***** EXERCISE MATERIAL *****
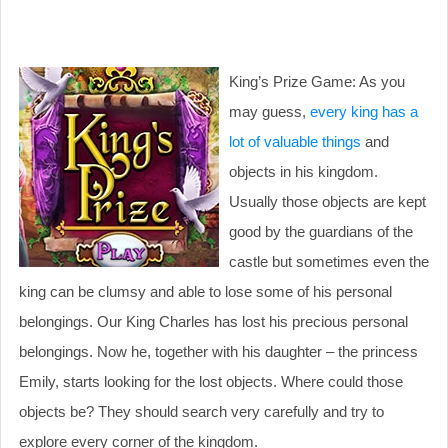
King’s Prize Game: As you
may guess,
every king has a
lot of valuable things
and
objects in his kingdom.
Usually those objects are kept
good by the guardians of the
castle but sometimes even the
king can be clumsy and able to lose some of his personal
belongings. Our King Charles has lost his precious personal
belongings. Now he, together with his daughter – the princess
Emily, starts looking for the lost objects. Where could those
objects be? They should search very carefully and try to
explore every corner of the kingdom.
*****
* [WORK REQUEST]: Write the entries out again exactly as they appear, with the pictures omitted.

* [EXERCISE SOLUTION]:
King’s Prize Game: As you
may guess,
every king has a
lot of valuable things
and
objects in his kingdom.
Usually those objects are kept
good by the guardians of the
castle but sometimes even the
king can be clumsy and able to lose some of his personal
belongings. Our King Charles has lost his precious personal
belongings. Now he, together with his daughter – the princess
Emily, starts looking for the lost objects. Where could those
objects be? They should search very carefully and try to
explore every corner of the kingdom.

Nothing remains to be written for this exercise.